Selected excerpt:
= Beginning of Section =

9. It was also contended that the said agreement was signed by the directors of the petitioner/owner, namely, Mr. Sanjeev Kumar Sharma and Mr. Vinod Kumar Sharma without holding any Board meeting and without any resolution of the company and that in view of the inter-se disputes between the shareholders/directors of the petitioner/owner, a petition also came to be filed subsequently before the Company Law Board under Section 357, 358, 401 and 403 of the Companies Act 1956, in which, a restraint order came to be passed against the said directors restraining them from creating any third party interest or enter into any Collaboration Agreement without the consent of the other directors i.e. Mr. Deen Dayal Garg and Ms. Beena Mittal.

= End of Section =

Dataset extract:
= Beginning of Section =

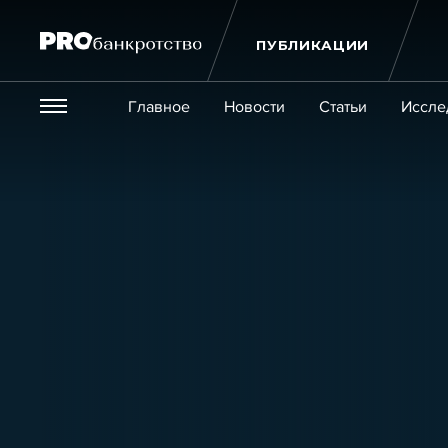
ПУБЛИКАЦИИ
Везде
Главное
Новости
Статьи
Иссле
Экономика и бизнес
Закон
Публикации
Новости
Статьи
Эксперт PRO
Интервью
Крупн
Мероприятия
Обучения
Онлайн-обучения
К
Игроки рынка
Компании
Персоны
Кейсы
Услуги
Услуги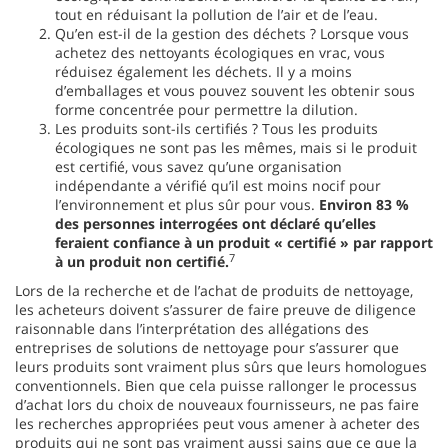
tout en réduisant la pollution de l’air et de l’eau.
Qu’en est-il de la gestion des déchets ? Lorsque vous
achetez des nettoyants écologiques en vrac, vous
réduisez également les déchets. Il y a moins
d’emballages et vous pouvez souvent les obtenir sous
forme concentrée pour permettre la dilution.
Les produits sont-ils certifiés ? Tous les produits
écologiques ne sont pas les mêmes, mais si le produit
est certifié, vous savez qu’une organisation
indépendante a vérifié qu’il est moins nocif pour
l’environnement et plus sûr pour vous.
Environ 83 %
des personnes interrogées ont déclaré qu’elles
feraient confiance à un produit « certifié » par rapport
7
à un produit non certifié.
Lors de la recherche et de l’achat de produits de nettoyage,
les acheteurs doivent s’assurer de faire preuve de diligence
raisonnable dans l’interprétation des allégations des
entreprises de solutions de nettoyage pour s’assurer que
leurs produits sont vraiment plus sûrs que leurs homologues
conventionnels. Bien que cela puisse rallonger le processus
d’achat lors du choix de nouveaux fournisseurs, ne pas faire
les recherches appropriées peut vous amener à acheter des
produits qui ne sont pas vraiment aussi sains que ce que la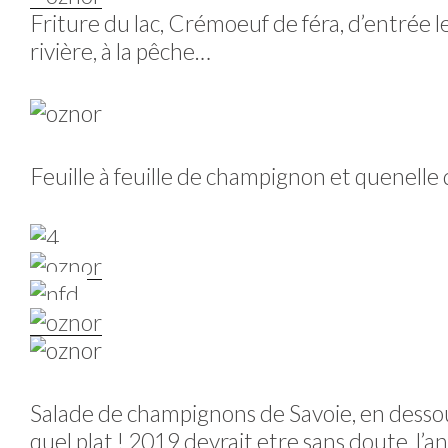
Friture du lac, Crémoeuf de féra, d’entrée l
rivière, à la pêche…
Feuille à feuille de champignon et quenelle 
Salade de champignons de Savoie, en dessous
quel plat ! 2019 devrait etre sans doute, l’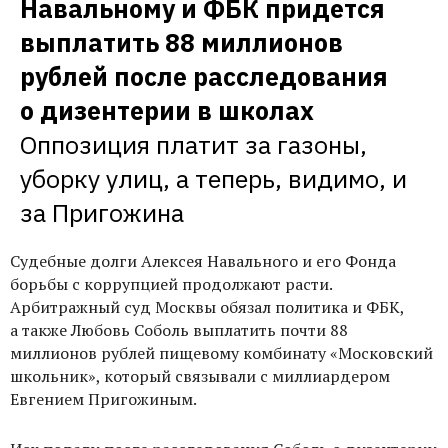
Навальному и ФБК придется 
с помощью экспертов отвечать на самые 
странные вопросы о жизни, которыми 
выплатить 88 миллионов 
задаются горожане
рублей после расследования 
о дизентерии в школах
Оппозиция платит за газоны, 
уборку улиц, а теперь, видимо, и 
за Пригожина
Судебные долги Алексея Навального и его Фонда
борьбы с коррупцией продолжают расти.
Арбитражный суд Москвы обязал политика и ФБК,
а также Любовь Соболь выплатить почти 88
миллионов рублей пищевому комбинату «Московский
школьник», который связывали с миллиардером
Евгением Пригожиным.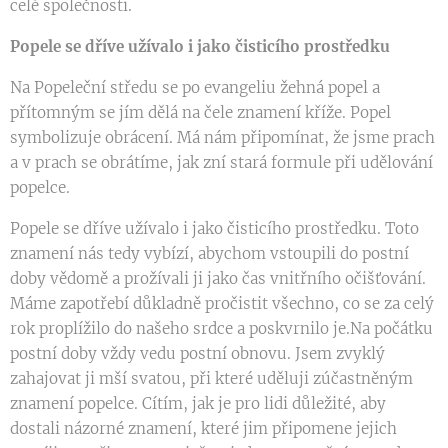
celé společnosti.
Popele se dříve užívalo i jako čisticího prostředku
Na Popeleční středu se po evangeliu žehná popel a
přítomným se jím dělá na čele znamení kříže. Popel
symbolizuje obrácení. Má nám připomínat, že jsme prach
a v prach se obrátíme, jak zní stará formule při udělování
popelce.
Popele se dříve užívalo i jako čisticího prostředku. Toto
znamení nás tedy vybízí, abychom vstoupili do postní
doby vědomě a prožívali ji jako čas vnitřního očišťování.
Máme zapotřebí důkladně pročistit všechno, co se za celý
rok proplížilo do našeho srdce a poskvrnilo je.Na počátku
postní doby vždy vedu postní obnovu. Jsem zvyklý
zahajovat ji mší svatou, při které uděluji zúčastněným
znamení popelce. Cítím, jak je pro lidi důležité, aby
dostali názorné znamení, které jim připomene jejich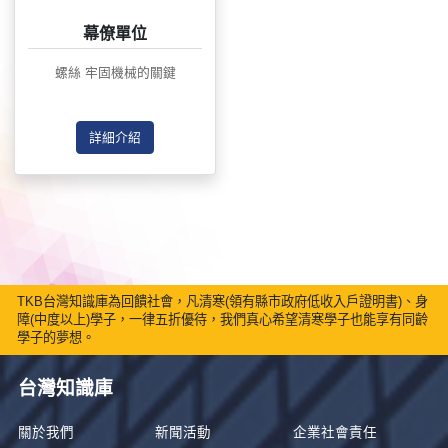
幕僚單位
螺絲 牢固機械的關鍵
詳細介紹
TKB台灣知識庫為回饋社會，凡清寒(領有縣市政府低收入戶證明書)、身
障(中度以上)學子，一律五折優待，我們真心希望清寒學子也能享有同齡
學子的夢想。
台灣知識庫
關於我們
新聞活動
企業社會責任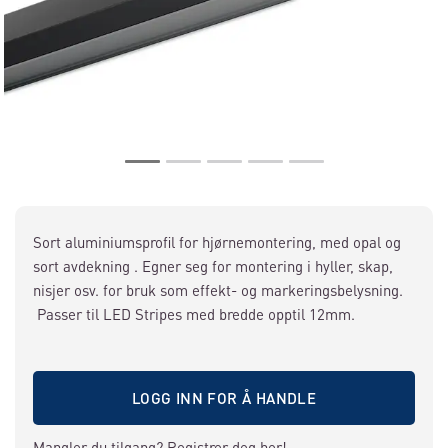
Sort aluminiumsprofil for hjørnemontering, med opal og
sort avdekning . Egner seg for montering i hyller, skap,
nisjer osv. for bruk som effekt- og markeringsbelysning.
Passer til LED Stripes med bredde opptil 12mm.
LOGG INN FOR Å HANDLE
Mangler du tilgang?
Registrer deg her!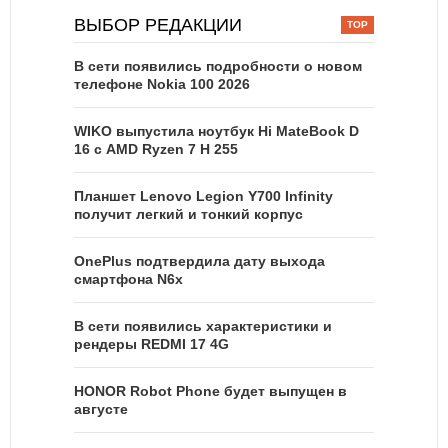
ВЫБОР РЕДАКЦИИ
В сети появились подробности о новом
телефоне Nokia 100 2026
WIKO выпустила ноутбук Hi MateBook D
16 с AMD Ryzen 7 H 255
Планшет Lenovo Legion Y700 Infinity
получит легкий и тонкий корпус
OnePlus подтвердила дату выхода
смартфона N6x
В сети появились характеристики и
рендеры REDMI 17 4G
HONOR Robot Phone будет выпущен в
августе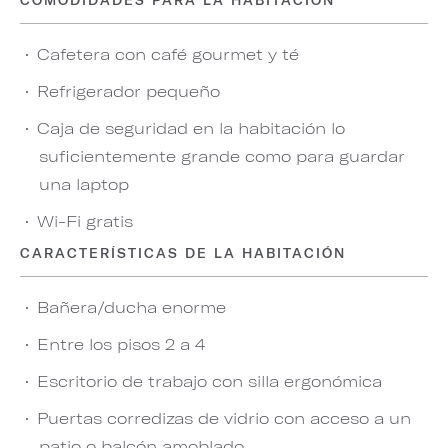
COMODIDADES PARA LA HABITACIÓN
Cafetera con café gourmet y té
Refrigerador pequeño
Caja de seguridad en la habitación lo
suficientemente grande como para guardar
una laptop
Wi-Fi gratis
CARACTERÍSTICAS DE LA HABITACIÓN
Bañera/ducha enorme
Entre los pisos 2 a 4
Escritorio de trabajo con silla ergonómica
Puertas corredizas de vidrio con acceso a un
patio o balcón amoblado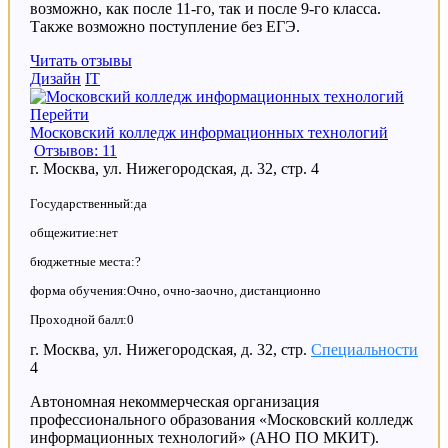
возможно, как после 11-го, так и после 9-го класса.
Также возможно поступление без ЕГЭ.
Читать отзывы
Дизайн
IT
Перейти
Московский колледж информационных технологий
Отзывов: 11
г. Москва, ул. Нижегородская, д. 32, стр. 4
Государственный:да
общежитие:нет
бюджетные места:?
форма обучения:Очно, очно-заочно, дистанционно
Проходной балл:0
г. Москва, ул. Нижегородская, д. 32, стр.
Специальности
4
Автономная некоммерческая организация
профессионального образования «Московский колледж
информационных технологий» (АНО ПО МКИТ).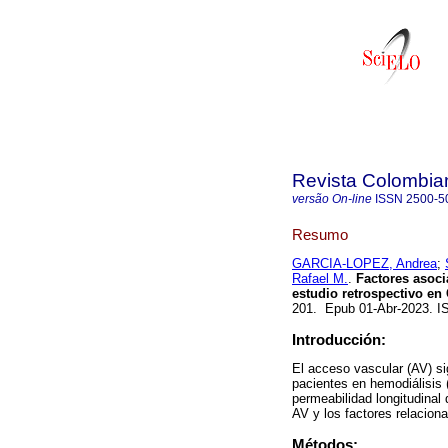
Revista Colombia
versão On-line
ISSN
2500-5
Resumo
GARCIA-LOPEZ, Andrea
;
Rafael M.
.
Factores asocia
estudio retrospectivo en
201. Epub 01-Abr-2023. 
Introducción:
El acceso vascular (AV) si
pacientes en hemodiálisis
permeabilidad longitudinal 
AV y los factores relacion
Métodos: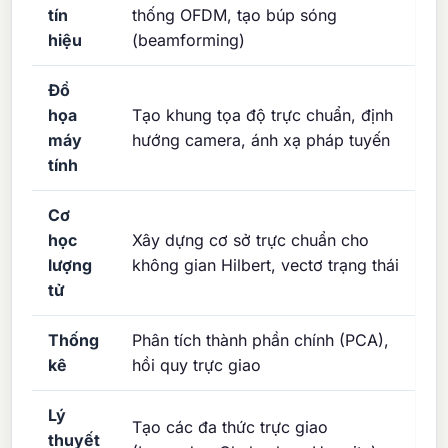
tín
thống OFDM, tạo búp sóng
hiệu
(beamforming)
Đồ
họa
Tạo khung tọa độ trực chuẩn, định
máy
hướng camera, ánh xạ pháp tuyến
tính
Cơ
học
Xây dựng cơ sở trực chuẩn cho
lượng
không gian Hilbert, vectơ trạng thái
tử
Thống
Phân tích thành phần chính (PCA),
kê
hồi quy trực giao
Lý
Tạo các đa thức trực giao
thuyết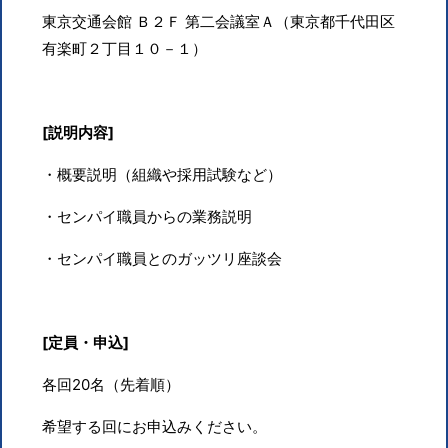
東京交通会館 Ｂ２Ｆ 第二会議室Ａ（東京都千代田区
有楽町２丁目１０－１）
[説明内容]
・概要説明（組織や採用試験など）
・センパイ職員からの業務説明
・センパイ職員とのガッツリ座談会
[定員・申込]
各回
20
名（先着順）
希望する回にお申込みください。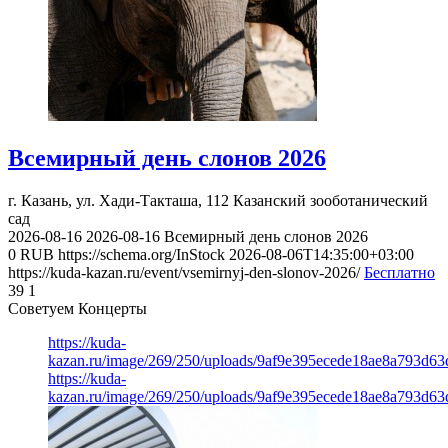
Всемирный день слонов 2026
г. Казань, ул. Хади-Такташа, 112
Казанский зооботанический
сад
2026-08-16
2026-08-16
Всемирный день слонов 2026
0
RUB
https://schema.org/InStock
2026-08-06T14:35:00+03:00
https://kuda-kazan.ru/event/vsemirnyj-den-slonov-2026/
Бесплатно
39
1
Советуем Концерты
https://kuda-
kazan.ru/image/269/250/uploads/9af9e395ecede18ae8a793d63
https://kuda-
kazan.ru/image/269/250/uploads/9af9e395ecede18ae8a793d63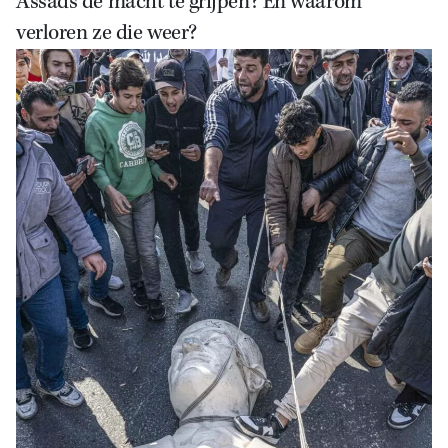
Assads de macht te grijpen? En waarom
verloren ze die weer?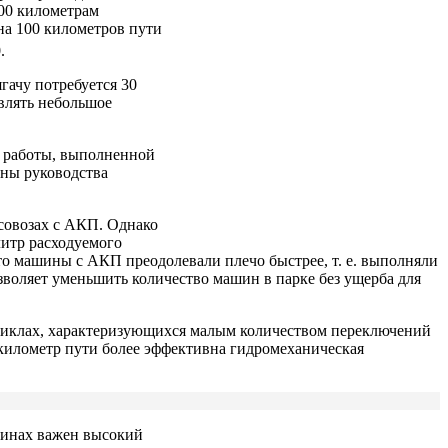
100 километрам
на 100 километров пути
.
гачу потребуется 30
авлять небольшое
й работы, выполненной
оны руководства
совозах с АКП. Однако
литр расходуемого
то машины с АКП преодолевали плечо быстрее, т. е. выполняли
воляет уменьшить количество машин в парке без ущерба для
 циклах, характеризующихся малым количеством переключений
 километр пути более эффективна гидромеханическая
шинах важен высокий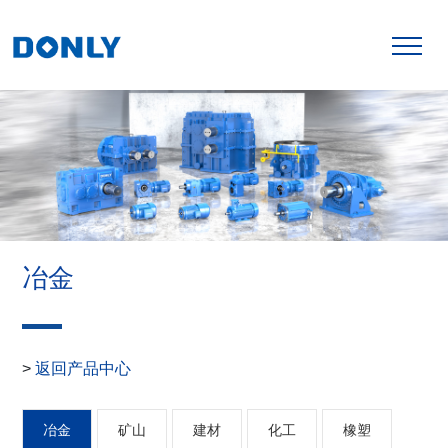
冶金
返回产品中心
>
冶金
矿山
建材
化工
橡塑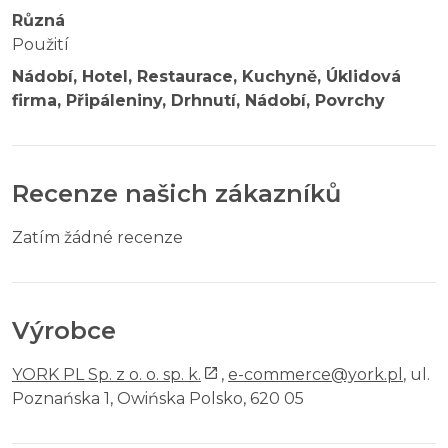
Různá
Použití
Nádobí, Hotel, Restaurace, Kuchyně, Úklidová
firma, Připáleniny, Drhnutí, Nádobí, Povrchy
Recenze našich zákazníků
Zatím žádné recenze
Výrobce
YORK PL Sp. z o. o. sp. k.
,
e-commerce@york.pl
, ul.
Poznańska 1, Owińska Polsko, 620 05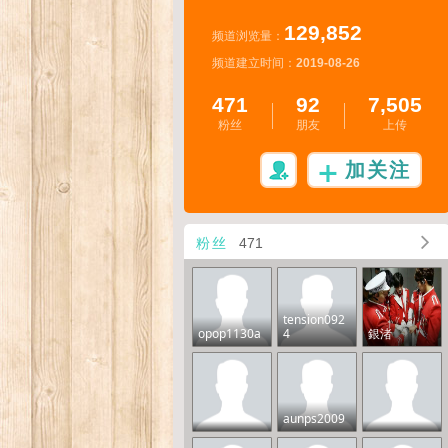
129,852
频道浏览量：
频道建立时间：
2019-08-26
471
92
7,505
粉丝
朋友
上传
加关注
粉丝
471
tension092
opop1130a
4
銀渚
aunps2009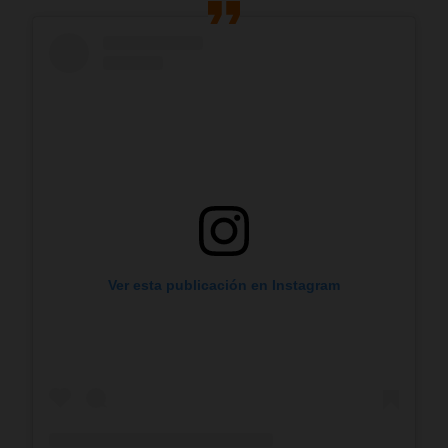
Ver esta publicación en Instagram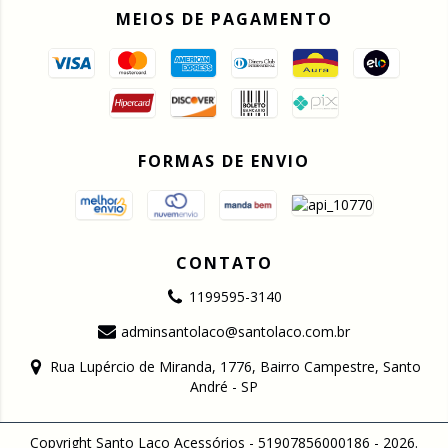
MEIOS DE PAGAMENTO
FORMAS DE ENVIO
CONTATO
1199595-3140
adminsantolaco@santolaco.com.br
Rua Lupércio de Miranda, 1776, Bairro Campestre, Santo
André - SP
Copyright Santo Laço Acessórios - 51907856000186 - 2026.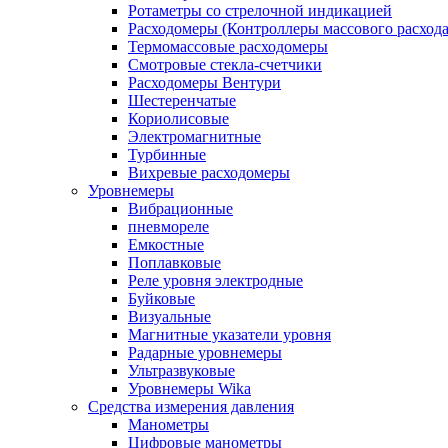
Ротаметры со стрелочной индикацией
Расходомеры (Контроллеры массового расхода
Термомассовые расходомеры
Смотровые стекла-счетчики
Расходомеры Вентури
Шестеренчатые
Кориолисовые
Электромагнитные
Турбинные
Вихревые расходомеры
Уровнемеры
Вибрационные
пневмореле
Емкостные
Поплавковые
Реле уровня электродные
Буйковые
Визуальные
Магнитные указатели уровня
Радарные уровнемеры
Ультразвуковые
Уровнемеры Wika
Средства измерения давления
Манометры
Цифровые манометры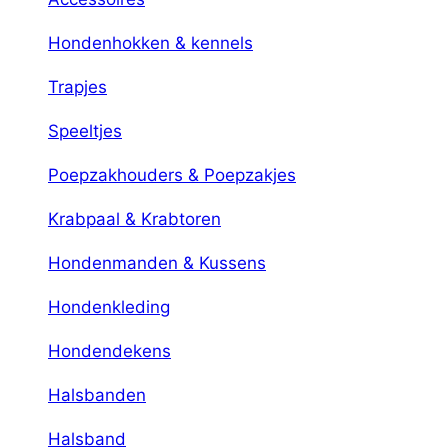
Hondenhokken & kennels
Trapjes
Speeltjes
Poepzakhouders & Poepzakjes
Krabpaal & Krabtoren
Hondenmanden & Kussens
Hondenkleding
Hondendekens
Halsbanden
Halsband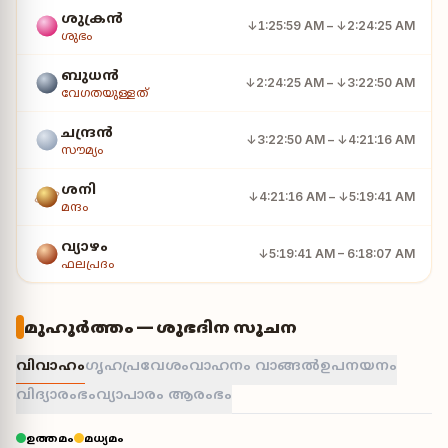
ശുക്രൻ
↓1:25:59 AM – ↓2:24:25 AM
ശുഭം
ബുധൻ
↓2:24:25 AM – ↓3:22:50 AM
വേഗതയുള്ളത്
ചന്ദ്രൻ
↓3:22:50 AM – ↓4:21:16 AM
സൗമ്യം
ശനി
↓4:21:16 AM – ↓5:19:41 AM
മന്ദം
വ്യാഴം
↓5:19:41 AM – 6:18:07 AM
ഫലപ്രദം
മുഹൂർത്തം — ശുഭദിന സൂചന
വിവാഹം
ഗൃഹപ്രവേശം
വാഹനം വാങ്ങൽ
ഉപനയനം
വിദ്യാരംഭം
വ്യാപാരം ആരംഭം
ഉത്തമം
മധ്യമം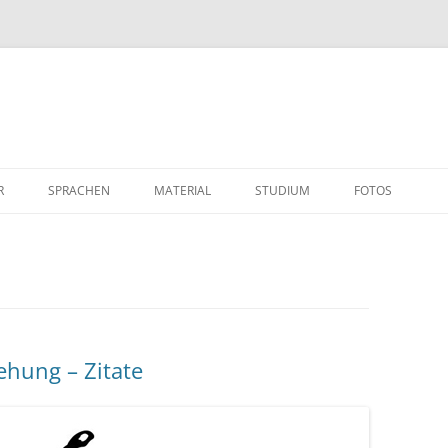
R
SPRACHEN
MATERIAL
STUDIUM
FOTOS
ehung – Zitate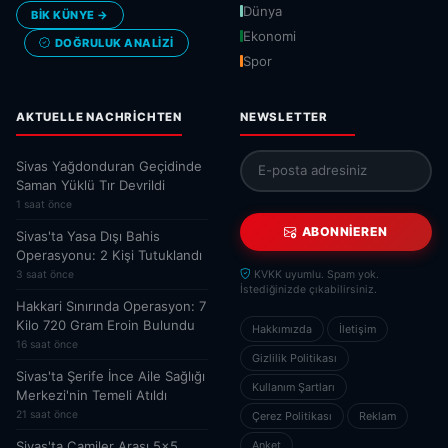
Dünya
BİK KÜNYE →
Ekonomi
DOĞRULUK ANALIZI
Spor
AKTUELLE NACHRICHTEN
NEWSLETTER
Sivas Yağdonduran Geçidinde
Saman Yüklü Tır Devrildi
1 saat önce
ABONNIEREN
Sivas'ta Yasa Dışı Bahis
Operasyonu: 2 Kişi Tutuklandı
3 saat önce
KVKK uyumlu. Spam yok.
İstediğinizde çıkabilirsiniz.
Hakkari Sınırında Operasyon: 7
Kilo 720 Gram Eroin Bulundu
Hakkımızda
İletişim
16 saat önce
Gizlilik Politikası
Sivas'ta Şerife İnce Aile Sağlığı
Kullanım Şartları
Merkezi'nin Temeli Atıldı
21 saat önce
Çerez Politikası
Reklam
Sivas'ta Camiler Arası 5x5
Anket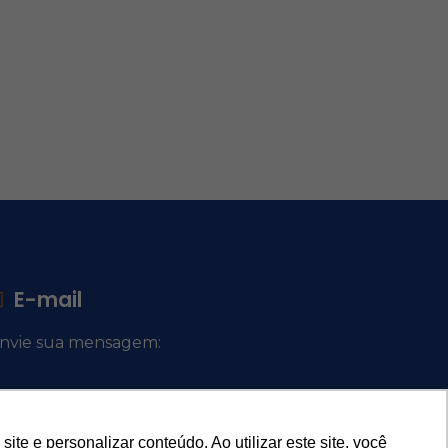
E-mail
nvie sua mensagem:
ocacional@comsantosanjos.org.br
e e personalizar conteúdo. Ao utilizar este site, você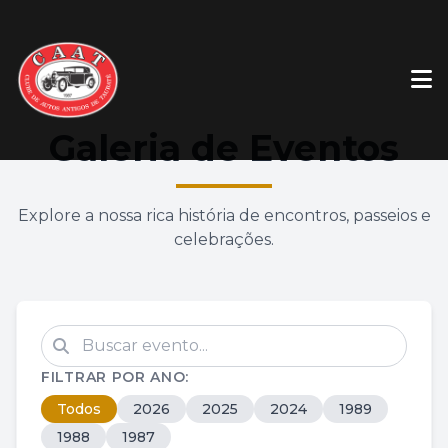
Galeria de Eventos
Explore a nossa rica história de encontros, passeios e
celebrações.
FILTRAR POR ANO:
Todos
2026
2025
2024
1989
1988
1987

= End of Section =

Exercise prompt:
Write the next part of the court passage on the disputed collaboration agreement, starting after its final sentence. The rows come from a different source than the text.

Written response:
SETTLEMENT DURING THE COURSE OF ARBITRAL PROCEEDINGS

10. Significantly, during the course of the arbitral proceedings, on 18.09.2017, respective counsel for the parties who were appearing before the learned Sole Arbitrator, submitted that the matter had been fully and completely settled. This has been recorded in the impugned award. It has also been noticed therein that when the statement was made, Mr. Sanjay Kumar Mittal and Ms. Anjali Bhardwaj, directors of the petitioner/owner were also present and who also affirmed that the matter had been settled. The statements were also recorded to this effect, alongwith the statement of the learned counsel for the respondent/claimant. It has been specifically recorded in the award as under:- “(iv) It appeared that the matter was fully and finally settled between the parties, on the terms and conditions recorded in the said proceedings which were duly supported by the statements of two directors of the Respondent company on oath, as noted above. The settlement appeared to have been lawfully arrived at and the same was accepted and the matter was adjourned to 26.09.2017 to enable the parties to file their respective Board Resolutions.”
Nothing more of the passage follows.